[EXERCISE DIRECTIONS]
Copy the data exactly. Images are the one exception.

[DATA SHOWN]
Segment Open
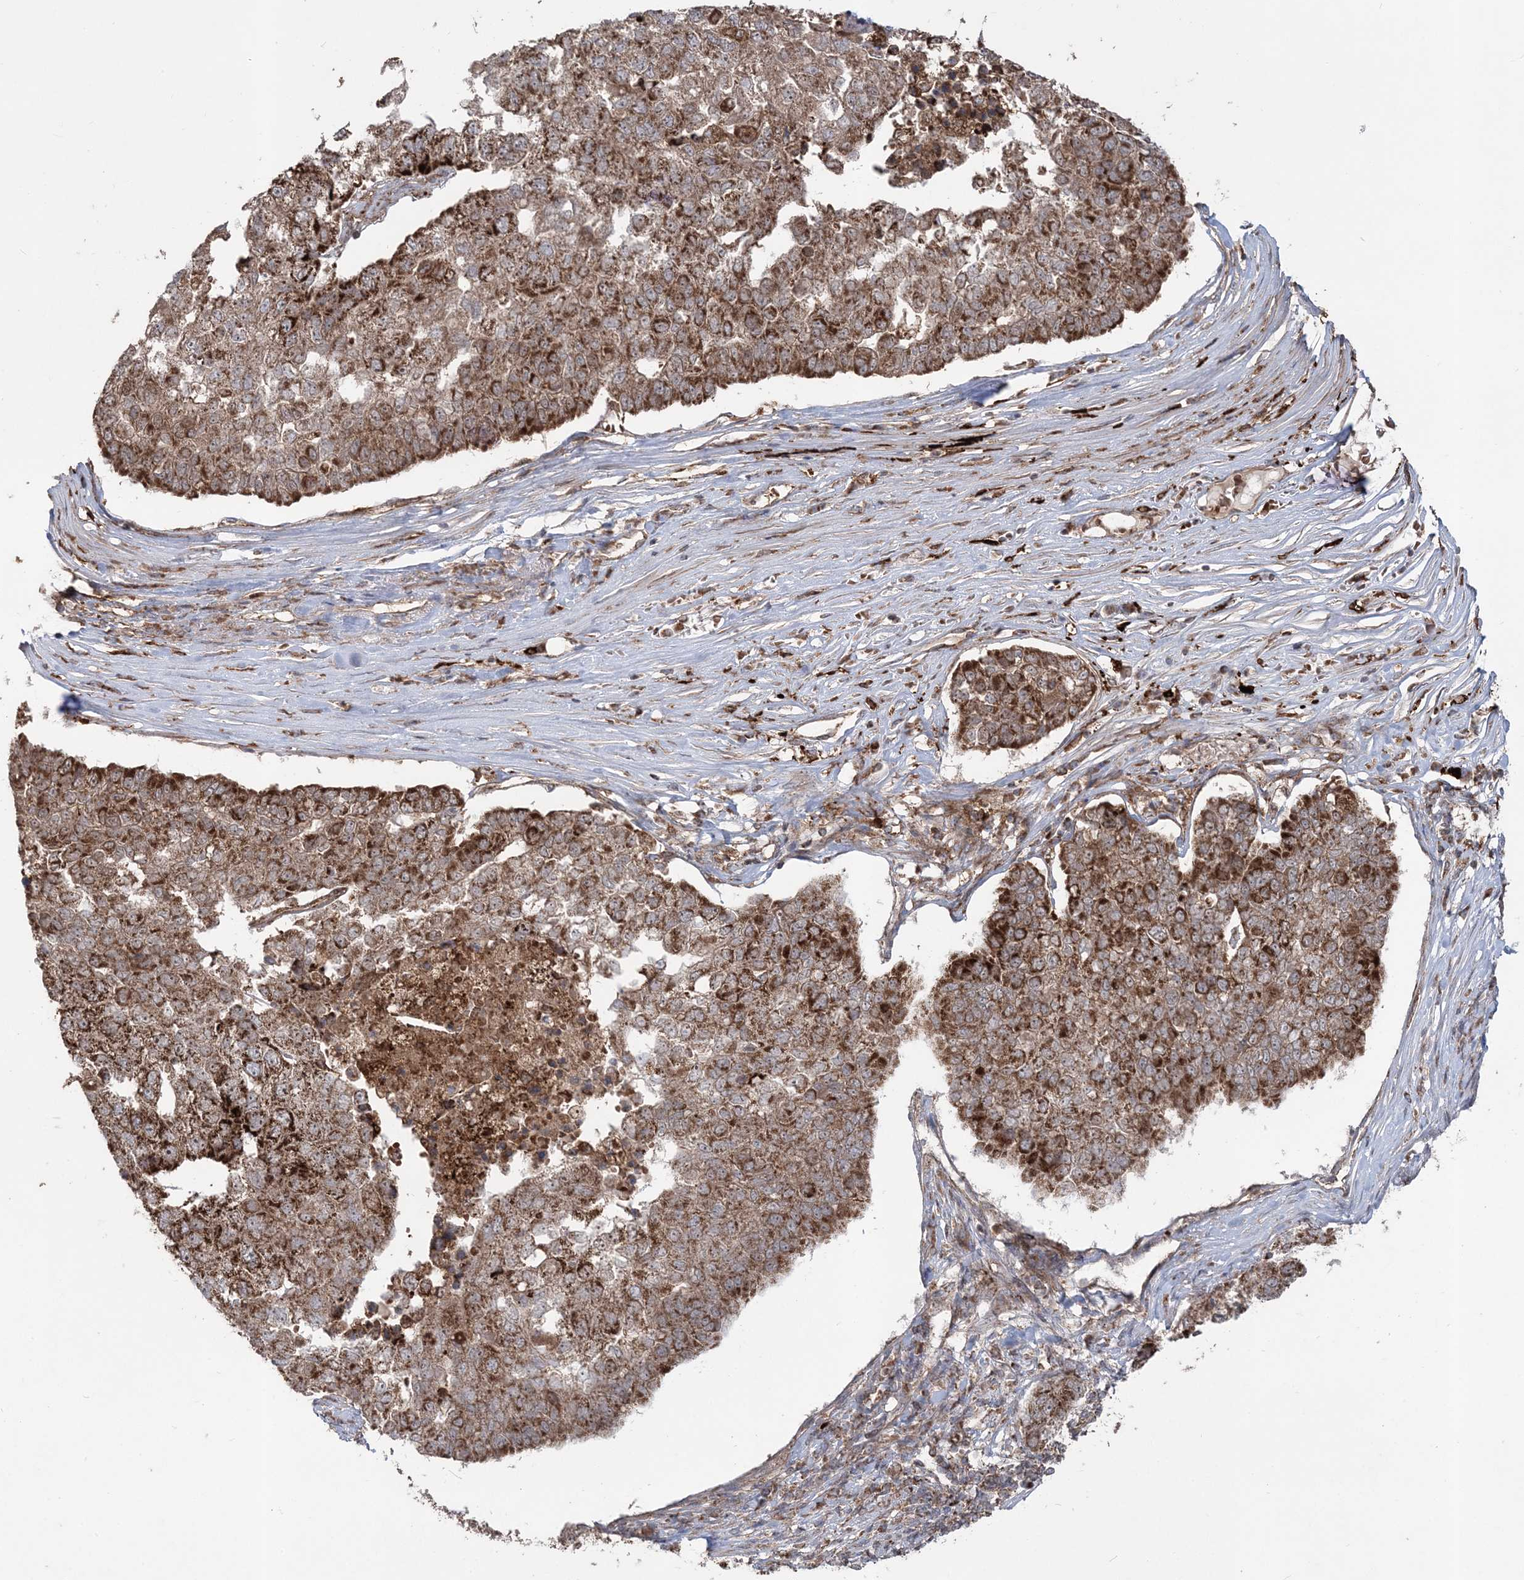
{"staining": {"intensity": "strong", "quantity": ">75%", "location": "cytoplasmic/membranous"}, "tissue": "pancreatic cancer", "cell_type": "Tumor cells", "image_type": "cancer", "snomed": [{"axis": "morphology", "description": "Adenocarcinoma, NOS"}, {"axis": "topography", "description": "Pancreas"}], "caption": "Pancreatic cancer tissue shows strong cytoplasmic/membranous expression in about >75% of tumor cells", "gene": "LRPPRC", "patient": {"sex": "female", "age": 61}}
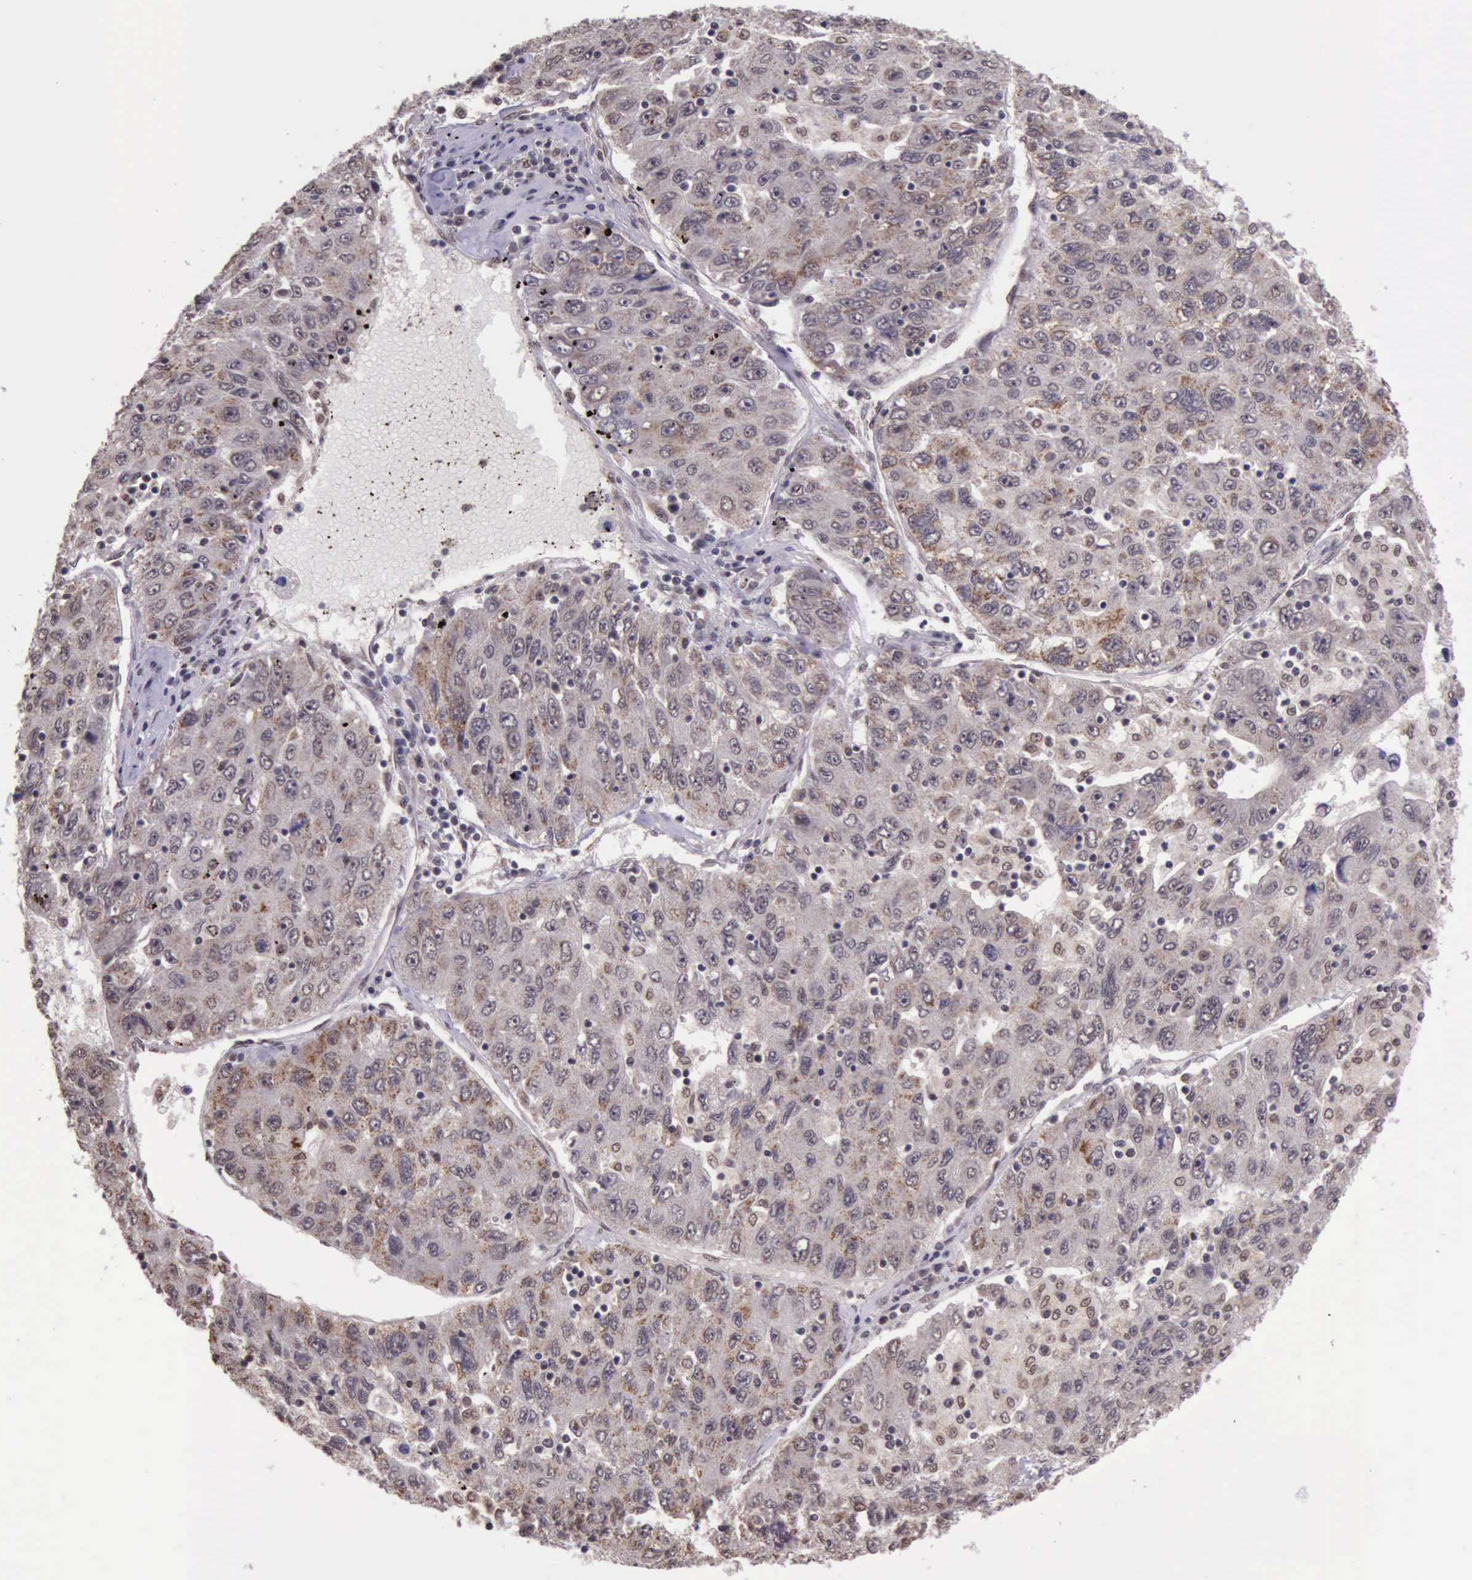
{"staining": {"intensity": "weak", "quantity": ">75%", "location": "cytoplasmic/membranous"}, "tissue": "liver cancer", "cell_type": "Tumor cells", "image_type": "cancer", "snomed": [{"axis": "morphology", "description": "Carcinoma, Hepatocellular, NOS"}, {"axis": "topography", "description": "Liver"}], "caption": "Weak cytoplasmic/membranous staining for a protein is present in about >75% of tumor cells of liver cancer using IHC.", "gene": "PRPF39", "patient": {"sex": "male", "age": 49}}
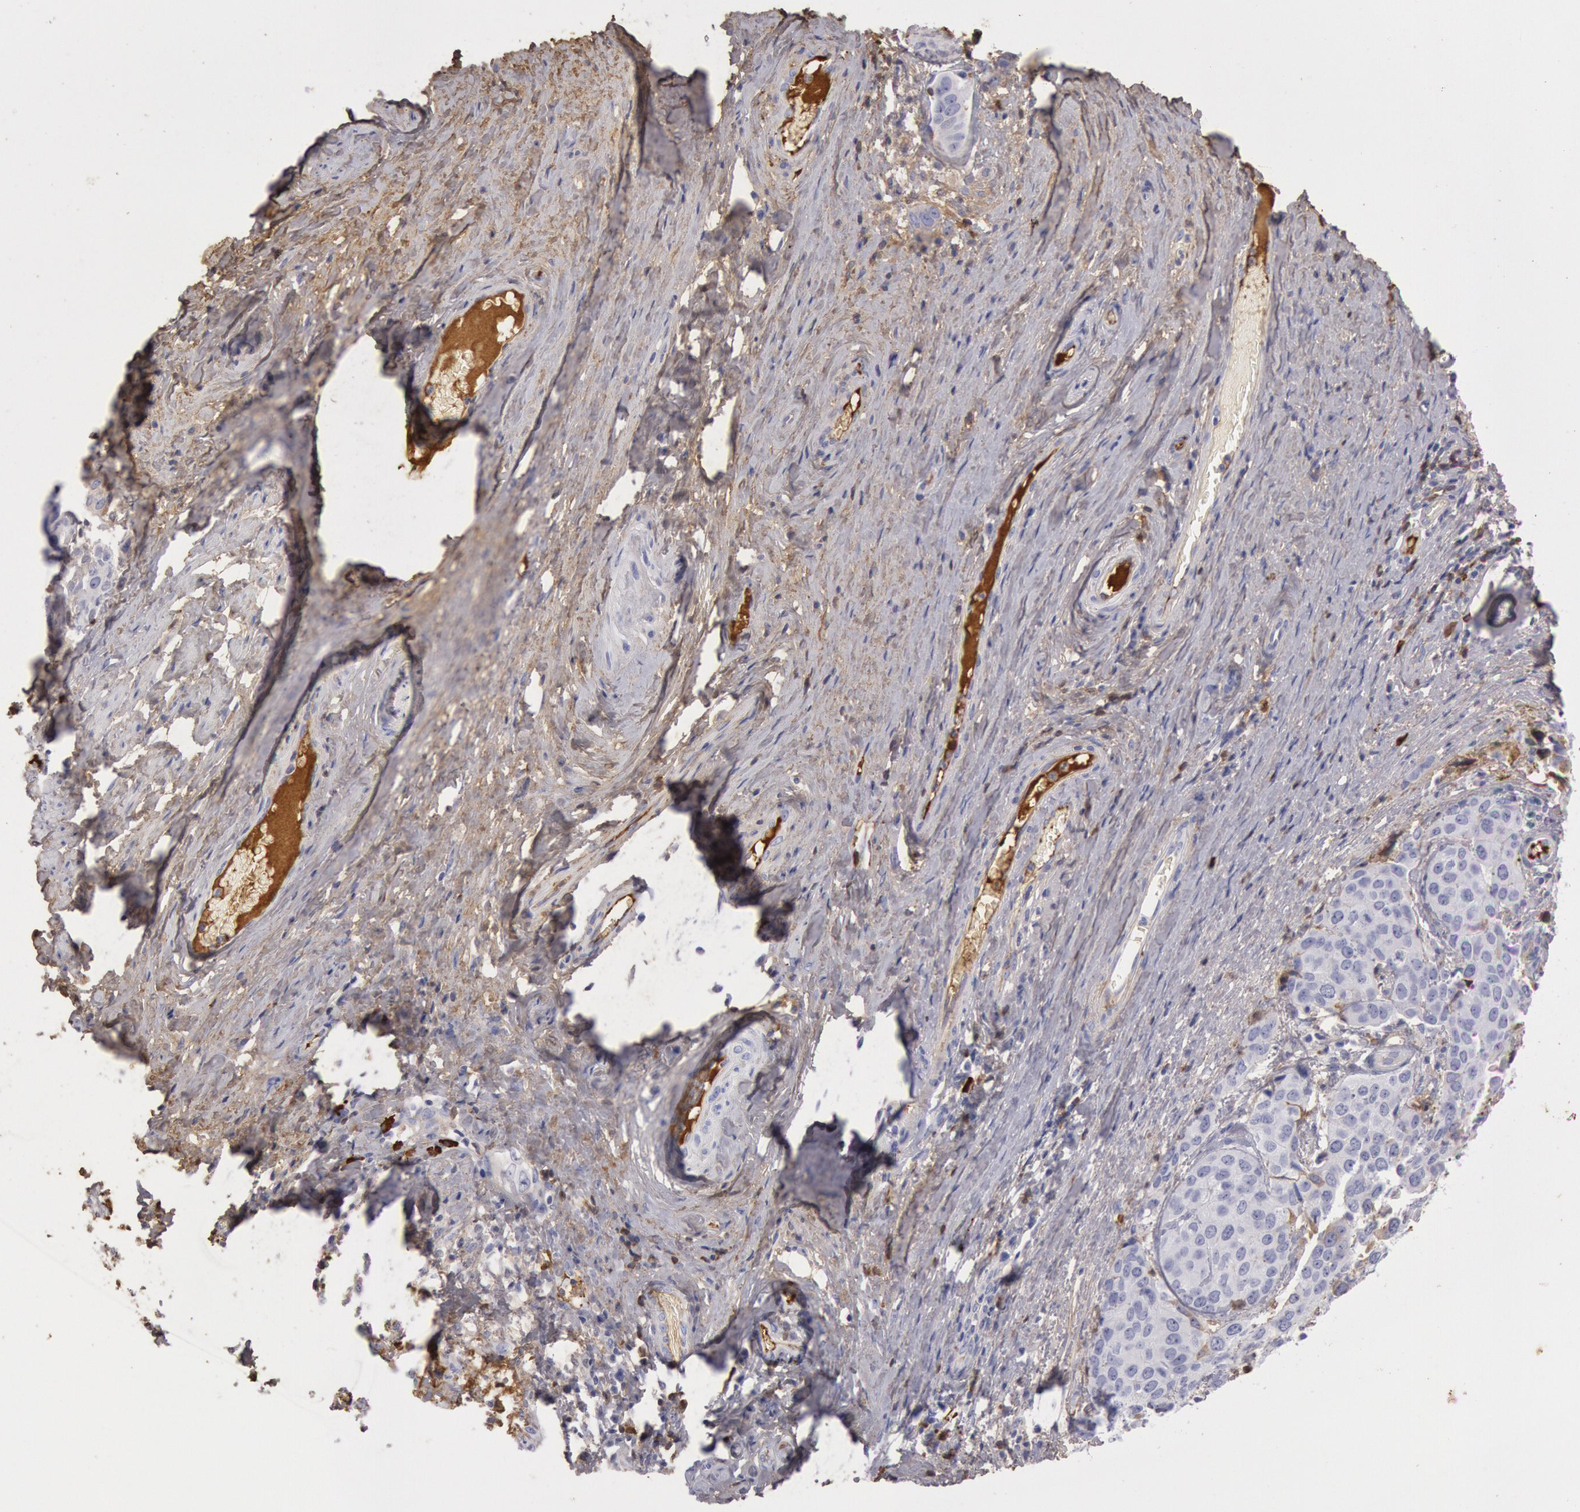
{"staining": {"intensity": "negative", "quantity": "none", "location": "none"}, "tissue": "cervical cancer", "cell_type": "Tumor cells", "image_type": "cancer", "snomed": [{"axis": "morphology", "description": "Squamous cell carcinoma, NOS"}, {"axis": "topography", "description": "Cervix"}], "caption": "Immunohistochemistry micrograph of human cervical cancer (squamous cell carcinoma) stained for a protein (brown), which exhibits no expression in tumor cells.", "gene": "IGHA1", "patient": {"sex": "female", "age": 54}}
Segment Closed
[EXERCISE SOLUTION]
{"staining": {"intensity": "strong", "quantity": ">75%", "location": "cytoplasmic/membranous"}, "tissue": "pancreatic cancer", "cell_type": "Tumor cells", "image_type": "cancer", "snomed": [{"axis": "morphology", "description": "Adenocarcinoma, NOS"}, {"axis": "topography", "description": "Pancreas"}], "caption": "Pancreatic cancer tissue shows strong cytoplasmic/membranous expression in about >75% of tumor cells", "gene": "LRPPRC", "patient": {"sex": "female", "age": 61}}
{"staining": {"intensity": "weak", "quantity": ">75%", "location": "cytoplasmic/membranous"}, "tissue": "liver cancer", "cell_type": "Tumor cells", "image_type": "cancer", "snomed": [{"axis": "morphology", "description": "Carcinoma, Hepatocellular, NOS"}, {"axis": "topography", "description": "Liver"}], "caption": "Weak cytoplasmic/membranous staining for a protein is present in about >75% of tumor cells of liver cancer using IHC.", "gene": "PRPF39", "patient": {"sex": "male", "age": 49}}
{"staining": {"intensity": "negative", "quantity": "none", "location": "none"}, "tissue": "cervical cancer", "cell_type": "Tumor cells", "image_type": "cancer", "snomed": [{"axis": "morphology", "description": "Squamous cell carcinoma, NOS"}, {"axis": "topography", "description": "Cervix"}], "caption": "Immunohistochemistry micrograph of human cervical cancer (squamous cell carcinoma) stained for a protein (brown), which exhibits no expression in tumor cells.", "gene": "IGHA1", "patient": {"sex": "female", "age": 54}}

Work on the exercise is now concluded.